Activity —
Search the listing below for the word "right" and return each line that contains it.

Records for this task —
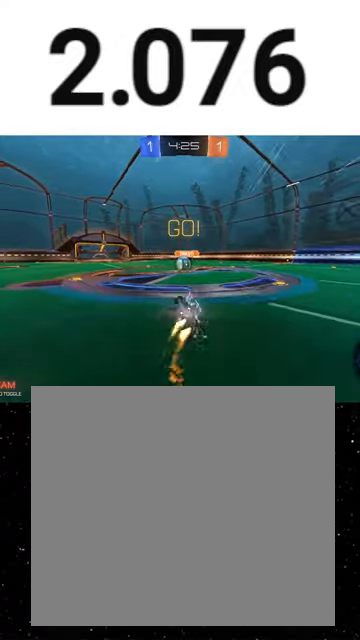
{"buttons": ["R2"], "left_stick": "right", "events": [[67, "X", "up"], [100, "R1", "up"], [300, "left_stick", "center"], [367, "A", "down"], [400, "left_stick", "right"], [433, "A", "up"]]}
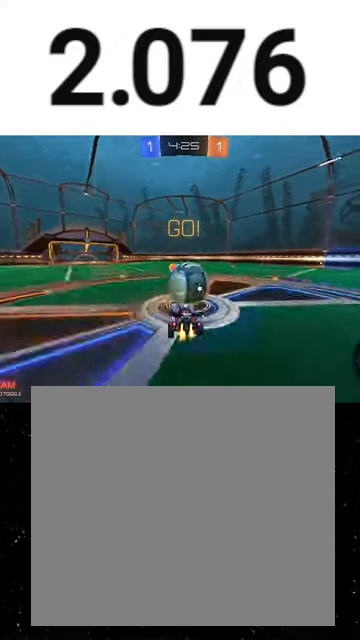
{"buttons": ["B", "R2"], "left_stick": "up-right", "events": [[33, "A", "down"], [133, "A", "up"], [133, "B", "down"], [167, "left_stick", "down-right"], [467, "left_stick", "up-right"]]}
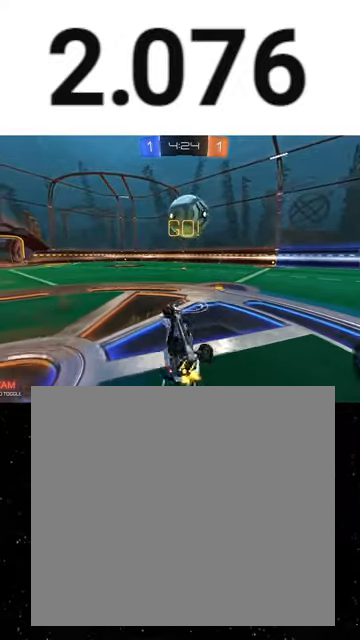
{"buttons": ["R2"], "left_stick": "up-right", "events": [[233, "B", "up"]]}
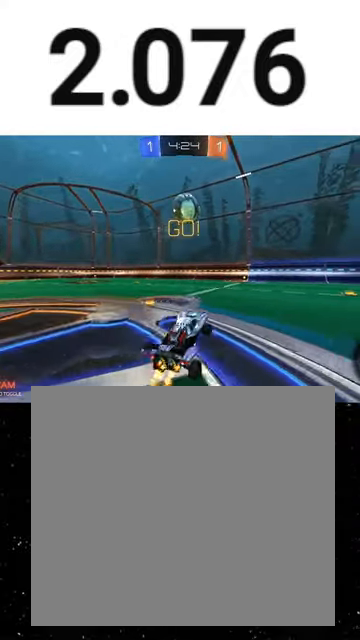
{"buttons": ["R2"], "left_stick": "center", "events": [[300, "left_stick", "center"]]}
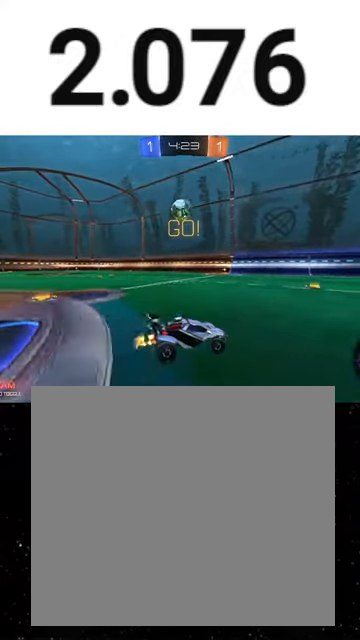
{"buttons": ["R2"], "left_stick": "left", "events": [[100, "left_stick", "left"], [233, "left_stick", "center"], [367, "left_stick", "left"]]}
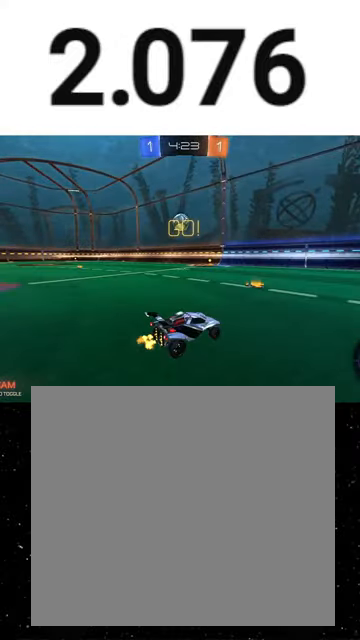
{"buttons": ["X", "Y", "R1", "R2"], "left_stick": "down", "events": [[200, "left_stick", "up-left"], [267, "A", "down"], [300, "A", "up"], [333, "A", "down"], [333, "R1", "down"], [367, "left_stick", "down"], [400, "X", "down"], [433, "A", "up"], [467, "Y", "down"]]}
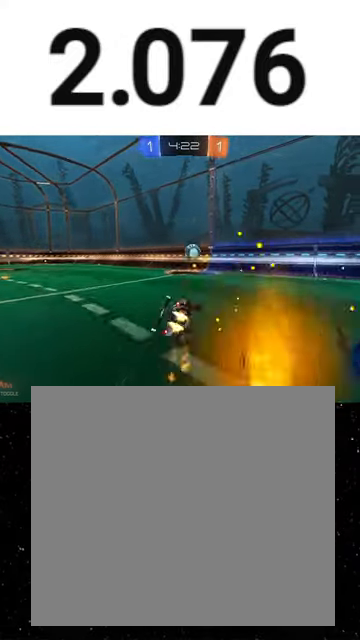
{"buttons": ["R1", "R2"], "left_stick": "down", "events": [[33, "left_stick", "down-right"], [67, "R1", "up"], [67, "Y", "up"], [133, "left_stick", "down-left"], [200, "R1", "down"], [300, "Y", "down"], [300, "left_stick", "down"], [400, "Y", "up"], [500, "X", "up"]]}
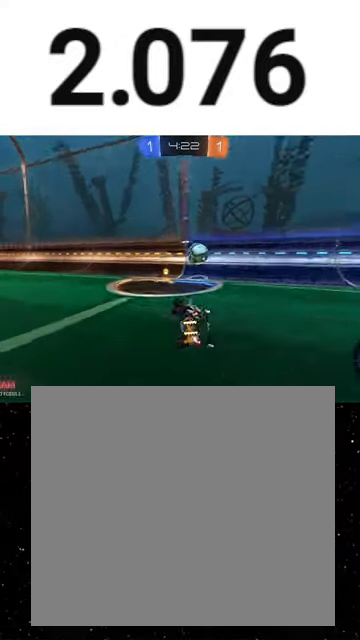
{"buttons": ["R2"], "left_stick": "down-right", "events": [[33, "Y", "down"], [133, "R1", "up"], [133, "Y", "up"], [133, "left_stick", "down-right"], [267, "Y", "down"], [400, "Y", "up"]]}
==
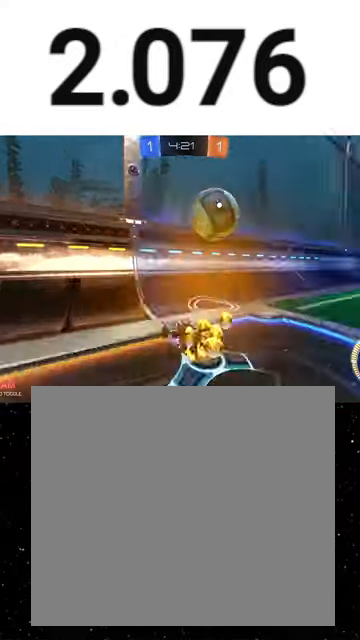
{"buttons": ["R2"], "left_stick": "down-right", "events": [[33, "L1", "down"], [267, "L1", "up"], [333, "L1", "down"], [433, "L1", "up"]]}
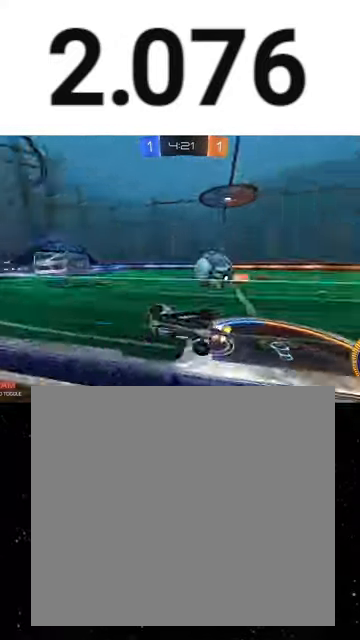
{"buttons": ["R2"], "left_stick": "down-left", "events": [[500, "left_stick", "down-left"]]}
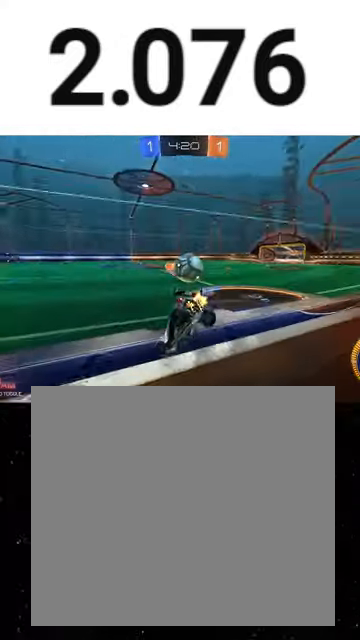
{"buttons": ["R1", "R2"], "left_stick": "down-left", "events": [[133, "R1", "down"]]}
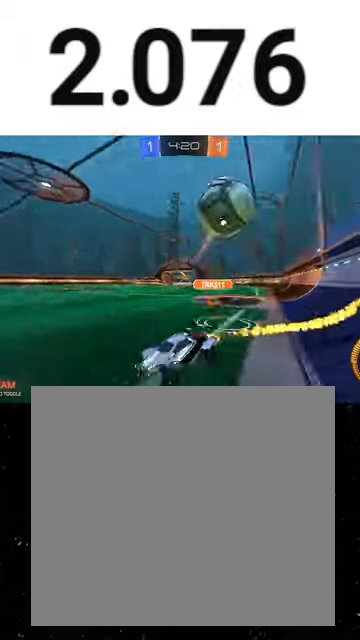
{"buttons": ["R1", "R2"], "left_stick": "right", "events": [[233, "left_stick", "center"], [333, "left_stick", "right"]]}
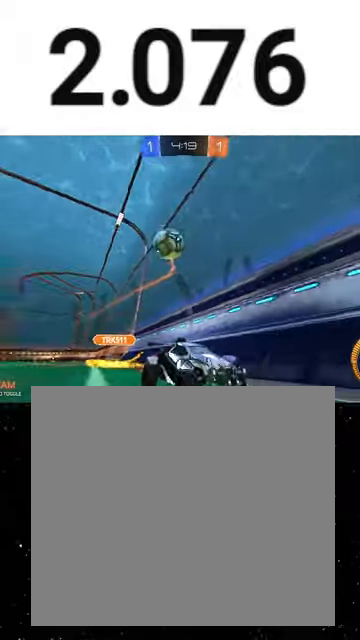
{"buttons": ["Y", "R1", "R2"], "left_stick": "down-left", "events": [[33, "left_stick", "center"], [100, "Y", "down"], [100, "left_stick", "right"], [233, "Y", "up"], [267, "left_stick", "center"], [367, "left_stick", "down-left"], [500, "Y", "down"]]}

Exercise answer —
{"buttons": ["R2"], "left_stick": "right", "events": [[67, "X", "up"], [100, "R1", "up"], [300, "left_stick", "center"], [367, "A", "down"], [400, "left_stick", "right"], [433, "A", "up"]]}
{"buttons": ["B", "R2"], "left_stick": "up-right", "events": [[33, "A", "down"], [133, "A", "up"], [133, "B", "down"], [167, "left_stick", "down-right"], [467, "left_stick", "up-right"]]}
{"buttons": ["R2"], "left_stick": "up-right", "events": [[233, "B", "up"]]}
{"buttons": ["R1", "R2"], "left_stick": "down", "events": [[33, "left_stick", "down-right"], [67, "R1", "up"], [67, "Y", "up"], [133, "left_stick", "down-left"], [200, "R1", "down"], [300, "Y", "down"], [300, "left_stick", "down"], [400, "Y", "up"], [500, "X", "up"]]}
{"buttons": ["R2"], "left_stick": "down-right", "events": [[33, "Y", "down"], [133, "R1", "up"], [133, "Y", "up"], [133, "left_stick", "down-right"], [267, "Y", "down"], [400, "Y", "up"]]}
{"buttons": ["R2"], "left_stick": "down-right", "events": [[33, "L1", "down"], [267, "L1", "up"], [333, "L1", "down"], [433, "L1", "up"]]}
{"buttons": ["R1", "R2"], "left_stick": "right", "events": [[233, "left_stick", "center"], [333, "left_stick", "right"]]}
{"buttons": ["Y", "R1", "R2"], "left_stick": "down-left", "events": [[33, "left_stick", "center"], [100, "Y", "down"], [100, "left_stick", "right"], [233, "Y", "up"], [267, "left_stick", "center"], [367, "left_stick", "down-left"], [500, "Y", "down"]]}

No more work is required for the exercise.